Sunday, April 17, 2011

Public language made private

Partly because I teach a language, partly because I speak a few languages and partly because I'm in the process of learning a foreign language and forgetting a few others (Urdu, French and, yes, even English), I think about language a lot. If my mom is reading this, she would probably not be amused to learn about my latest personal foible: that while I can read a book or newspaper in Korean, a language I've spoken for less than three years, it's an ordeal to do so in my native language, Urdu.

So much discussion about foreign languages with ordinary people tends to boil down to long, dull explanations of: 1) why the person I'm talking to is bad at learning languages, 2) a narcissism of the small differences between European languages and 3) the "best" method to learn a foreign language. This is unfortunate, because I think that this is truly a fascinating topic, far more than the sophistic beat-the-test industry of Korea or the "Italian sounds so sexy" mentality of North America would ever admit or realize.

Somewhere around the time I started middle school, I began to feel more comfortable in English than in Urdu, and though I don't remember when exactly I started to think in English, eventually my parents and I had bilingual conversations. This wasn't the sort of conversation I hate, with words from one language mixed into the other, but a conversation where one person spoke one language and the other participant another.

I think my mom and I have many conversations where she speaks in Urdu and I speak in English, but when I speak to my dad, we seem to try and walk on eggshells by trying to accommodate the other. This is why sometimes I speak in Urdu to my dad and he responds in English, even though the opposite would be more comfortable for both of us.

A one-sided conversation like this doesn't fully correspond to Ludwig Wittgenstein's idea of a private language, but it does bring to mind the idea. A private language would be a language comprehensible only to one person in theory rather than practice (i.e. only I can understand this language, not that I am the last person who speaks this language). The idea of a private language raises its own set of issues which I will not discuss here, nor are one-sided conversations even close to the idea of a private conversation, though the idea of a person speaking in one language and being answered in another is a step in that direction.

At any rate, living in East Asia, where the three major states all speak different languages, I had always wondered how diplomacy worked. When Hillary Clinton met South Korean president Lee Myung-bak today, which language was spoken? How about when Lee meets Japanese Prime Minister Naoto Kan? Or, when Kim Jong-il speaks with Hu Jintao?

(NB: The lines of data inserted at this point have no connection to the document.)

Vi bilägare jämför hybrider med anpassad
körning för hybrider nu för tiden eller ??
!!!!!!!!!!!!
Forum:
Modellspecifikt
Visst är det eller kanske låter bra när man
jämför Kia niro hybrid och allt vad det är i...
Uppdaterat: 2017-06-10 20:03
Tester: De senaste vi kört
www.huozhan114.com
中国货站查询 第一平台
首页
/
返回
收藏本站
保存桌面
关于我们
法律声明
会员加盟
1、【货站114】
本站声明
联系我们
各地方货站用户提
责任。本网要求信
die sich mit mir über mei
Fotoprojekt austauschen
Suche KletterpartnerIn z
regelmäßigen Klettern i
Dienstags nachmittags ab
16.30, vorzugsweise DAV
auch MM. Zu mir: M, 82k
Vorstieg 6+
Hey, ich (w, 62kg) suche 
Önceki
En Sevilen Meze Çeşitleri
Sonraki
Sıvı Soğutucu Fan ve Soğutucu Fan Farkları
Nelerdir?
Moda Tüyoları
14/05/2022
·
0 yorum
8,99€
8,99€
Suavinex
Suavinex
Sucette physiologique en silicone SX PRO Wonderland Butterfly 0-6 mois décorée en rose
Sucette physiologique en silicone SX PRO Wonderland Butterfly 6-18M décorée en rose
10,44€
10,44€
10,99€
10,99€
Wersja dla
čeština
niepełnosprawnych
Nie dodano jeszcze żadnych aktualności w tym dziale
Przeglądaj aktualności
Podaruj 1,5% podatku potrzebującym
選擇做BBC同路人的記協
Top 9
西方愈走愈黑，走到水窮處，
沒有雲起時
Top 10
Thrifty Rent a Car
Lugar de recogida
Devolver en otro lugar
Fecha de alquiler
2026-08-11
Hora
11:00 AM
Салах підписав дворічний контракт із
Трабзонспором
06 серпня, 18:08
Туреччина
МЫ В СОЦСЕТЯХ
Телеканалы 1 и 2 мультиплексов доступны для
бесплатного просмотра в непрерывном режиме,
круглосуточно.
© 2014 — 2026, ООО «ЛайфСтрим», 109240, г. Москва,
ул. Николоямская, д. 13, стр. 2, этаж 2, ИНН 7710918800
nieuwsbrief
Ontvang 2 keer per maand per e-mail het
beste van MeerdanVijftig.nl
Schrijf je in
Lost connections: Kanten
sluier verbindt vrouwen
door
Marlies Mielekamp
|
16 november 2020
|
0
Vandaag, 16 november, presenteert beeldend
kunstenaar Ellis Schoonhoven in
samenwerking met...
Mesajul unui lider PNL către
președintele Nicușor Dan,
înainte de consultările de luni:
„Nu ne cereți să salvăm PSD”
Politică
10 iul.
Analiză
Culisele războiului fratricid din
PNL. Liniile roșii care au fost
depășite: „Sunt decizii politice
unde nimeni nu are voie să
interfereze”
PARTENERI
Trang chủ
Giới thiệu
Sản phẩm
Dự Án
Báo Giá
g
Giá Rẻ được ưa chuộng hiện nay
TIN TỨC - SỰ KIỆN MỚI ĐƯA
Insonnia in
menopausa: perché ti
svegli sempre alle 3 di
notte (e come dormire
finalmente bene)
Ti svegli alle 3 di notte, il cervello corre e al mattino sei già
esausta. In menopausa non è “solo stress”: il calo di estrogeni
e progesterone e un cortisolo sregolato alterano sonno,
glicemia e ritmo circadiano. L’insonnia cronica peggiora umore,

My answer, confirmed by Steve Herman from Voice of America and Sam Kim from the Korean news agency Yonhap, is that interpreters are almost always used. It's likely that Lee, the former head of Hyundai Construction, speaks English, but Herman says that "when I was in the room [Clinton and Lee] were using respective interpreters."

The insistence on speaking in two languages when you could be speaking one was not lost on me. It's not only an experience to which I subject my parents, but also some friends, many students, and even my boss. When I signed my current contract with my school, the administrator spoke in Korean which I generally understood. I replied in English which he mostly understood, but there was someone to translate anyway.

It also goes the other way. I teach classes in English only, with the exception of jokes or a precise translation of an otherwise fuzzy idea, and I find that about two-thirds of students will never speak to me in Korean. The other third, regardless of whether or not I understand, will speak in Korean. Many students take being addressed in Korean as something of an insult, in the sense that I'm switching to Korean because they couldn't understand the English, so they'll summon a stiff upper lip and reply in English.

2 comments:

Tuttle said...

Interesting post. You a fan of Wittgenstein?

Of course, MB does speak passable English, but no one at that level wants to risk the poorly chosen word in a second language, so they leave the translation to pros.

And sometimes even that goes wrong, a la Jimmy Carter's Polish remarks, when he told of his affection for the Polish people, but it was translated that he desired them carnally.

Adeel said...

Actually, I've never read anything by Wittgenstein. I focused almost exclusively on ancient philosophy in university. When I branched out a little, it was towards contemporary ethics or modern philosophy (St. Augustine).